Friday, July 12, 2013

Giant Robots vs. Monsters

The idea behind director Guillermo del Toro's latest movie is hardly original. The world, not just Hollywood, has made a living on giant monster movies for decades. We've also seen a number of giant robot movies, particularly big-budget CGI-extravaganzas in recent years. Even animated movies such as Monsters vs. Aliens have pitted two groups of giant creatures against each other.

More than Blade II (the only watchable film from that franchise) or either of the Hellboy movies, del Toro's latest is easily his most mainstream attempt at a summer blockbuster.
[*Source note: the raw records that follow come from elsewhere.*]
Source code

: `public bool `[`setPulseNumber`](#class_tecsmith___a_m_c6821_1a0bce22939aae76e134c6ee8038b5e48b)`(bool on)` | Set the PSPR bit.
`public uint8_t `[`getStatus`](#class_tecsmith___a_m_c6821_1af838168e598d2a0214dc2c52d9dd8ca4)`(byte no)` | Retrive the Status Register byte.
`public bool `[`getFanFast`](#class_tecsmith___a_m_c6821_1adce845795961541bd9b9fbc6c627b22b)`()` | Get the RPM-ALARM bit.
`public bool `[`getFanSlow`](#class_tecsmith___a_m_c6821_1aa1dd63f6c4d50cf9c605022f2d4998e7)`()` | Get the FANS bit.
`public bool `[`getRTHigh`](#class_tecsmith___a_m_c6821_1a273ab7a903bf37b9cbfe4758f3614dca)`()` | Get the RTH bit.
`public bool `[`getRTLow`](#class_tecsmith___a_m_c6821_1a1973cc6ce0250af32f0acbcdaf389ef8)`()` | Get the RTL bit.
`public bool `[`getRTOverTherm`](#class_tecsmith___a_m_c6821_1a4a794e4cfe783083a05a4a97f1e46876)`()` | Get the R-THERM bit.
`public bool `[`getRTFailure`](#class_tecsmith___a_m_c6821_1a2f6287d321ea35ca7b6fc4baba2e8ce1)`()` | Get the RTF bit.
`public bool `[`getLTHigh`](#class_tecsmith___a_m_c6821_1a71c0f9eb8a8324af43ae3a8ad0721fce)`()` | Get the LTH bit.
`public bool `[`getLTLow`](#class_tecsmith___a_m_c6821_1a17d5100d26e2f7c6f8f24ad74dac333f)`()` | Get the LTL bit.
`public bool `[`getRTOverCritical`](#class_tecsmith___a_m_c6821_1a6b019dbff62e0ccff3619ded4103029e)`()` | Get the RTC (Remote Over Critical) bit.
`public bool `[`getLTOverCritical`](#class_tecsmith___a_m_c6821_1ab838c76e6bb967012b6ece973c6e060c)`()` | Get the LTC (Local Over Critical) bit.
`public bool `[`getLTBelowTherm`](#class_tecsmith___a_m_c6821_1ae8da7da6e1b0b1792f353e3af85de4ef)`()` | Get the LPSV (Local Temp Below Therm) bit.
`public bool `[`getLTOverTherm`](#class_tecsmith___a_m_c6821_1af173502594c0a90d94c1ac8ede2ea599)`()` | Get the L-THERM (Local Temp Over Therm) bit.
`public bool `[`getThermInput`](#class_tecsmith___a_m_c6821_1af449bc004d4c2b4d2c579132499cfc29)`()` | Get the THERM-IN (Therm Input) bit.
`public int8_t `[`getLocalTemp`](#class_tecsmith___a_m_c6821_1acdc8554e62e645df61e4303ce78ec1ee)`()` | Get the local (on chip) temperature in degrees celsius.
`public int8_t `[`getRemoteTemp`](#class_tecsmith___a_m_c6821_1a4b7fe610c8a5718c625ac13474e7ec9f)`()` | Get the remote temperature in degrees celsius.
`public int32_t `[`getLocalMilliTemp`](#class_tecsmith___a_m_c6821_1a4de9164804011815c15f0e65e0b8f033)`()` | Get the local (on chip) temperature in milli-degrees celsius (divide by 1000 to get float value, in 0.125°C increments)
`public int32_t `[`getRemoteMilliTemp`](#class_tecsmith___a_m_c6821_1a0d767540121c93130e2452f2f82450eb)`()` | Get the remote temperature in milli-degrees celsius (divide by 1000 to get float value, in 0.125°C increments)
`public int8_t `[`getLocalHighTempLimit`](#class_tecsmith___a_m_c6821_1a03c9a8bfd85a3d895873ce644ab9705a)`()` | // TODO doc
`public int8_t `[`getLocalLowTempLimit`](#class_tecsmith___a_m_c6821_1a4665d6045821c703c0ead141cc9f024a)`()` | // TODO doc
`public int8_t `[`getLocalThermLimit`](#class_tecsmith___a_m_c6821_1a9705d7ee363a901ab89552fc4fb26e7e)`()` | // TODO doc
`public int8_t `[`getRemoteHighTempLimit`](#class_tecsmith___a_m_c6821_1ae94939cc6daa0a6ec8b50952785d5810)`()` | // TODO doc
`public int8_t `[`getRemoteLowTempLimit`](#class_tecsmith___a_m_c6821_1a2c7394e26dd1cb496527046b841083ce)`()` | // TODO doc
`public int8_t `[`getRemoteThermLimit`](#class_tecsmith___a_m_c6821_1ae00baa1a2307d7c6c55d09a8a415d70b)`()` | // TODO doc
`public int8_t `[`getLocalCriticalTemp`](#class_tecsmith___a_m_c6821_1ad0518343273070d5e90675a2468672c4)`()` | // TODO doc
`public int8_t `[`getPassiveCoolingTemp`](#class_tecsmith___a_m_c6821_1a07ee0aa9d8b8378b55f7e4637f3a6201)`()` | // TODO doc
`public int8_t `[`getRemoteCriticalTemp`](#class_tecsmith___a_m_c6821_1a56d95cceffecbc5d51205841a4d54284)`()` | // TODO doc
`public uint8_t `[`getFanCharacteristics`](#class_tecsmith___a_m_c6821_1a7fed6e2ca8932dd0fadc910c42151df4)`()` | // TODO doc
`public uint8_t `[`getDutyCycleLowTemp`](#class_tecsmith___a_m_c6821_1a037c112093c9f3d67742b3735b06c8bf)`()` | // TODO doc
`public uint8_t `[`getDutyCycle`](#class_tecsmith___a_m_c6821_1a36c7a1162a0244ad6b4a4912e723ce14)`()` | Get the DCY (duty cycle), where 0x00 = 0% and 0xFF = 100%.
We certainly get the director's spin on things, and designs of creatures who seem right at home in Hellboy or Pan's Labyrinth, but the story from the director and co-writer Travis Beacham itself is by the book (and doesn't even attempt to color outside the lines). The result is a film that feels a lot like a mashup of Robot Jox, Independence Day (complete with last-minute inspirational speech and wacky scientists), Top Gun, Transformers, and various monster movies all spruced up with sexy CGI and de Toro's eye for creature design.

The world we are thrust into concerns an Earth constantly being attacked by Kaiju (a Japanese term that has been used to describe the giant monsters in various films beginning with Godzilla) who have crossed over into our dimension through a dimensional rift deep in the Pacific Ocean. To combat the giant destructive creatures, the various governments of the world have united to create giant robot fighters known as Jaegers which are controlled by a pair of pilots who use a mind-meld technique to control the machine through their shared memories. The concept creates a situation where a pilot must be paired with a suitable partner (many of those shown are brothers, fathers and sons, or other close relations).

The film opens with the scuttling of the Jaeger program as the Kaiju coming through the rift have become too large and strong for the robots that no longer seem a match for them. Following the opening narration setting up the world, our first real sequence gives us an example of this as Yancy (Diego Klattenhoff) and Raleigh Becket (Charlie Hunnam) are unable to stop the latest Kaiju attack in a failure that leaves their robot, and one of the brothers, dead.


As the world's governments have put their resources into building massive (ineffectual) walls and a new super-secret program that's ill-defined and never shown, Stacker Pentecost (Idris Elba) gathers what little funding he has left and the remaining Jaegers from all over the world and sets up shop in Hong Kong as a private defense outfit. To pilot a recently repaired Mark-3 Jaeger he pulls Raleigh out of retirement and puts the pilot back to work behind the wheel of a giant robot.

Other storylines involve the woman (Rinko Kikuchi) best suited to be Raleigh's partner, whose promotion to pilot Pentecost is dead-set against for personal reasons which will slowly be revealed, the rivalries inside the Jaeger bunker between the maverick Raleigh and a young hot shot (Robert Kazinsky) who pilots the last Jaeger ever built with his father (Max Martini), and a pair of squabbling scientists (Charlie DayBurn Gorman) working on discovering where the monsters are coming from and why they are journeying through the rift in ever-increasing numbers.


The CGI-heavy film offers some impressive visuals as well as some sadly distorted shaky cam shots (which make absolutely no sense given nearly all of these sequences are computer generated). The robots are the most interesting characters in the movie. Although more than half of the film is CGI-heavy action we don't get to spend nearly enough time getting to know the various quirks of the different style of Jaeger.

The same could be said for their pilots. Although the story focuses heavily on both Raleigh's relationship to Mori (Kikuchi) and his bristling rivalry with the younger Hansen (Kazinsky), we get very little time with the other pilots (Heather DoerksenRobert MailletCharles LuuLance LuuMark Luu) and even less with the numerous ground crew, systems techs, and engineers who keep the robots in working order on a shoestring budget.


Warner Bros. Pictures and Legendary Pictures Pacific Rim (the ridiculously long full name of the movie that fits its ridiculous premise) offers up a loud, big budget spectacle with some over-the-top comic relief from the likes of Day and Ron Perlman (in a small role as a Kaiju black marketeer) while also delivering some extended dramatic moments recycled from several well-known films. However it offers up few surprises, as the audience will be able to guess what is coming in this basic underdog-makes-good tale of survival.

Even knowing where the film was going, and laughing at some of the rudimentary character dynamics the film relies so heavily on (never bothering to develop them more than necessary for this brand of movie), I still had an okay time. If you're simply looking for big robots smashing into giant monsters this could be your guilty pleasure of the summer, but if you are expecting del Toro's involvement to raise the bar and deliver something more than a stylistic summer popcorn flick then you're likely to end up disappointed.